[Saved entries]

+-------+

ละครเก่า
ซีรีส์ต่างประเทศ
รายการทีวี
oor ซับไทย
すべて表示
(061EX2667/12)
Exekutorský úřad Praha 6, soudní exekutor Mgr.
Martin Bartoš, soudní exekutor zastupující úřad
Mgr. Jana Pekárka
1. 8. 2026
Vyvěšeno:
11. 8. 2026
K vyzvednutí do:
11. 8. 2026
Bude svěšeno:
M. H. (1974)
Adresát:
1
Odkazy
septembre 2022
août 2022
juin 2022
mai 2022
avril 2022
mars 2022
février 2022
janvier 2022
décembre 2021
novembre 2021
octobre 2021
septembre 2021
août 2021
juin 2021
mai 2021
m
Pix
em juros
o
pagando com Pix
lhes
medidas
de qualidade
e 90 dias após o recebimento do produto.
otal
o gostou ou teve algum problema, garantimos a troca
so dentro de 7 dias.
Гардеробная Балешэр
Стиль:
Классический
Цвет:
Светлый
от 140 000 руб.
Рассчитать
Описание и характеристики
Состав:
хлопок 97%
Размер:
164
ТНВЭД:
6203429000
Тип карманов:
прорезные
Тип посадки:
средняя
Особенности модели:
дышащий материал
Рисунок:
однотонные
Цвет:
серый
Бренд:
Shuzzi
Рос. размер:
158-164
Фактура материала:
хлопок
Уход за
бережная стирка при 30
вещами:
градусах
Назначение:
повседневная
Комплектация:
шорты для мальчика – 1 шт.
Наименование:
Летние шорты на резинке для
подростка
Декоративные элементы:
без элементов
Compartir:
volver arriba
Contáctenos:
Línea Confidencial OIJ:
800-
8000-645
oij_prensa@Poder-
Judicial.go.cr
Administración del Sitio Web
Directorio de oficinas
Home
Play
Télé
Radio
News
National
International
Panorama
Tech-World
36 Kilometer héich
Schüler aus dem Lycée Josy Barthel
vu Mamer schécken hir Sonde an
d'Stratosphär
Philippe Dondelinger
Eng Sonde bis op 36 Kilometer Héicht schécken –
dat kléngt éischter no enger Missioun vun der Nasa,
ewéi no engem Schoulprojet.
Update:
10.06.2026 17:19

+-------+

[YOUR TASK] Whenever the string "soudní" turns up in a line of the data, copy that line.

[YOUR SOLUTION]
Exekutorský úřad Praha 6, soudní exekutor Mgr.
Martin Bartoš, soudní exekutor zastupující úřad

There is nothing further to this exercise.